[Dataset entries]
--------------------------------------------------

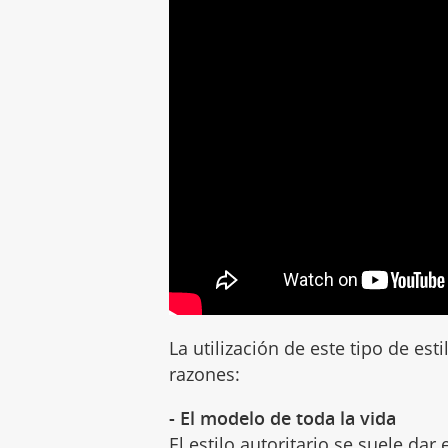
La utilización de este tipo de es
razones:
- El modelo de toda la vida
El estilo autoritario se suele da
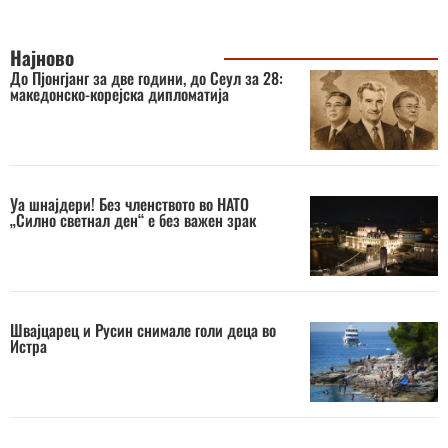
Најново
До Пјонгјанг за две години, до Сеул за 28:
македонско-корејска дипломатија
Уа шнајдери! Без членството во НАТО
„Силно светнал ден“ е без важен зрак
Швајцарец и Русин снимале голи деца во
Истра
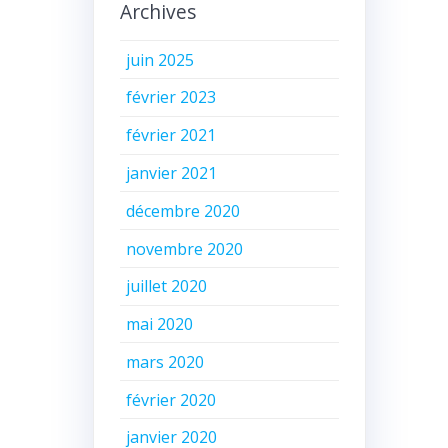
Archives
juin 2025
février 2023
février 2021
janvier 2021
décembre 2020
novembre 2020
juillet 2020
mai 2020
mars 2020
février 2020
janvier 2020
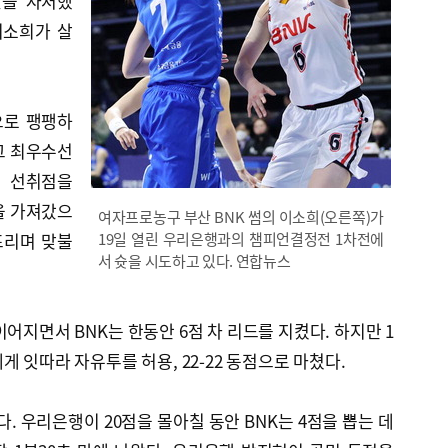
할을 자처했
이소희가 살
’으로 팽팽하
그 최우수선
로 선취점을
을 가져갔으
여자프로농구 부산 BNK 썸의 이소희(오른쪽)가
뜨리며 맞불
19일 열린 우리은행과의 챔피언결정전 1차전에
서 슛을 시도하고 있다. 연합뉴스
어지면서 BNK는 한동안 6점 차 리드를 지켰다. 하지만 1
 잇따라 자유투를 허용, 22-22 동점으로 마쳤다.
. 우리은행이 20점을 몰아칠 동안 BNK는 4점을 뽑는 데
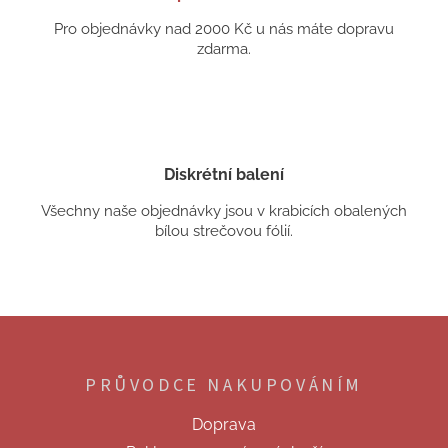
Pro objednávky nad 2000 Kč u nás máte dopravu
zdarma.
Diskrétní balení
Všechny naše objednávky jsou v krabicích obalených
bílou strečovou fólií.
Z
á
p
PRŮVODCE NAKUPOVÁNÍM
a
t
Doprava
í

--------------------------------------------------

• Task brief:
Return every line of text in the listing above verbatim, leaving out the pictures.

• Reply to the exercise:
La utilización de este tipo de es
razones:
- El modelo de toda la vida
El estilo autoritario se suele da
Најново
До Пјонгјанг за две години, до Сеул за 28:
македонско-корејска дипломатија
Уа шнајдери! Без членството во НАТО
„Силно светнал ден“ е без важен зрак
Швајцарец и Русин снимале голи деца во
Истра
Archives
juin 2025
février 2023
février 2021
janvier 2021
décembre 2020
novembre 2020
juillet 2020
mai 2020
mars 2020
février 2020
janvier 2020
할을 자처했
이소희가 살
’으로 팽팽하
그 최우수선
로 선취점을
을 가져갔으
여자프로농구 부산 BNK 썸의 이소희(오른쪽)가
뜨리며 맞불
19일 열린 우리은행과의 챔피언결정전 1차전에
서 슛을 시도하고 있다. 연합뉴스
어지면서 BNK는 한동안 6점 차 리드를 지켰다. 하지만 1
 잇따라 자유투를 허용, 22-22 동점으로 마쳤다.
. 우리은행이 20점을 몰아칠 동안 BNK는 4점을 뽑는 데
Pro objednávky nad 2000 Kč u nás máte dopravu
zdarma.
Diskrétní balení
Všechny naše objednávky jsou v krabicích obalených
bílou strečovou fólií.
Z
á
p
PRŮVODCE NAKUPOVÁNÍM
a
t
Doprava
í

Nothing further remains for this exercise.